People Gambling Less During the Economic Crisis

From Science Daily

It is often said that more gambling (including playing the lottery) takes place during economic crises, but a study carried out by researchers at Universidad Carlos III of Madrid (UC3M) indicates that the opposite is true: in the last year, people have decreased the frequency of gambling activities, the number of gambling activities participated in and the amount of money gambled.

The gambling industry has not escaped the changes in people’s habits and behavior that the crisis has produced. This is one of the conclusions that can be drawn from the latest report on Spaniards’ perception of games of chance, carried out by UC3M’s Instituto de Política y Gobernanza (IPOLGOB — Institute for Politics and Governance) in collaboration with the Codere Foundation and the Centro de Estudios de Políticas y Legislación del Juego (Center for Gambling Policy and Legislation Studies). “The novelty in 2012 was that the frequency with which people gambled as well as the number of games and quantity of money they gambled decreased,” the report reveals. “The amount gambled is controlled in all households, including the wealthier ones, and this situation especially affects the lower-middle classes and immigrants,” comments one of the authors of the study, José Antonio Gómez Yañez, a professor in UC3M’s Political Science and Sociology Department.
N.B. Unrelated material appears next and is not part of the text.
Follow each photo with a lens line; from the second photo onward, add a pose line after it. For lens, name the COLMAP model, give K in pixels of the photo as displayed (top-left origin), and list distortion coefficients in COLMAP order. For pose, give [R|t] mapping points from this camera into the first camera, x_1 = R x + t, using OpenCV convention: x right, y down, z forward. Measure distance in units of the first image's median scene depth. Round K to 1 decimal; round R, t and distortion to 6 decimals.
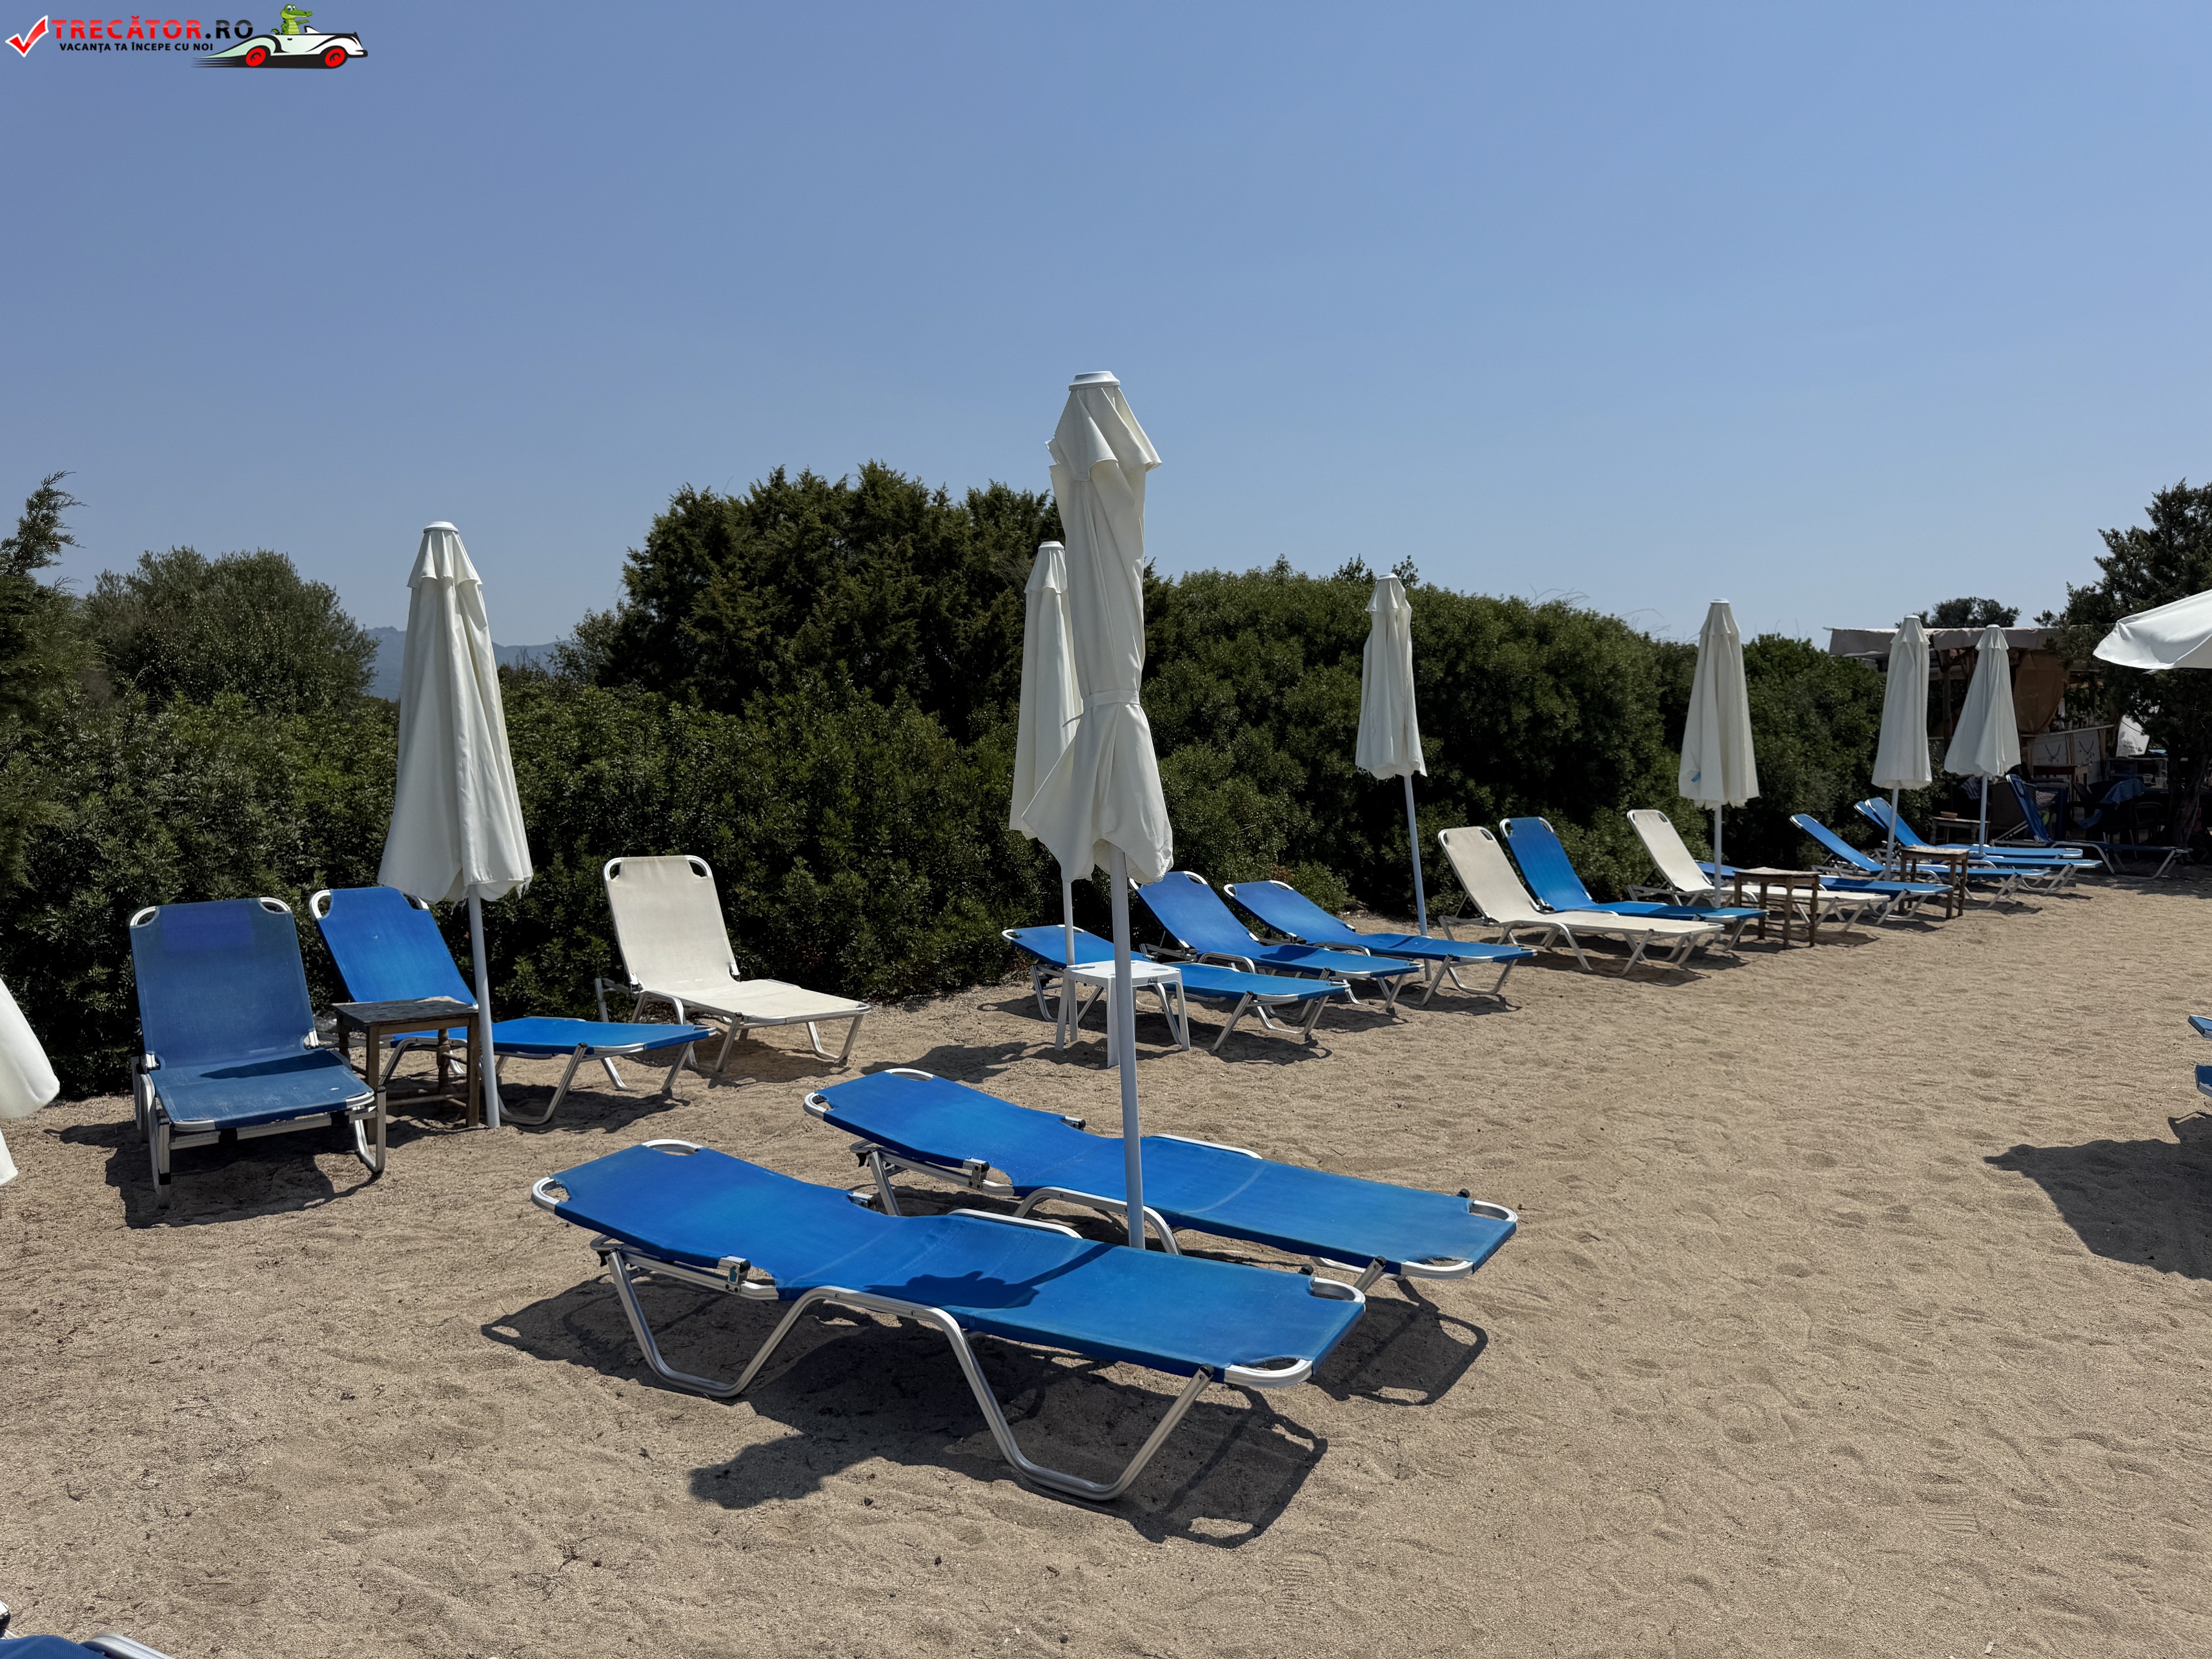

The proportion spent on gambling as a part of the leisure expenditures has decreased from 9.4 to 7.7 percent. In fact, when there are economic problems in a household, spending on gambling nearly disappears, with only small amounts still being spent on certain types of public games of chance. “When there is an economic crisis, what goes up is the demand for luck, particularly those types of gambling that carry with them ‘hope’, the idea that a stroke of luck that costs very little money may bring relief or even take care of the rest of their life,” points out professor Gómez Yañez. “Spaniards’ relationship with gambling is very rational and cold,” he adds, “as nearly the entire population of Spain (over 85%) gambles in some form, but they do so in a very objective way that is dominated by social customs.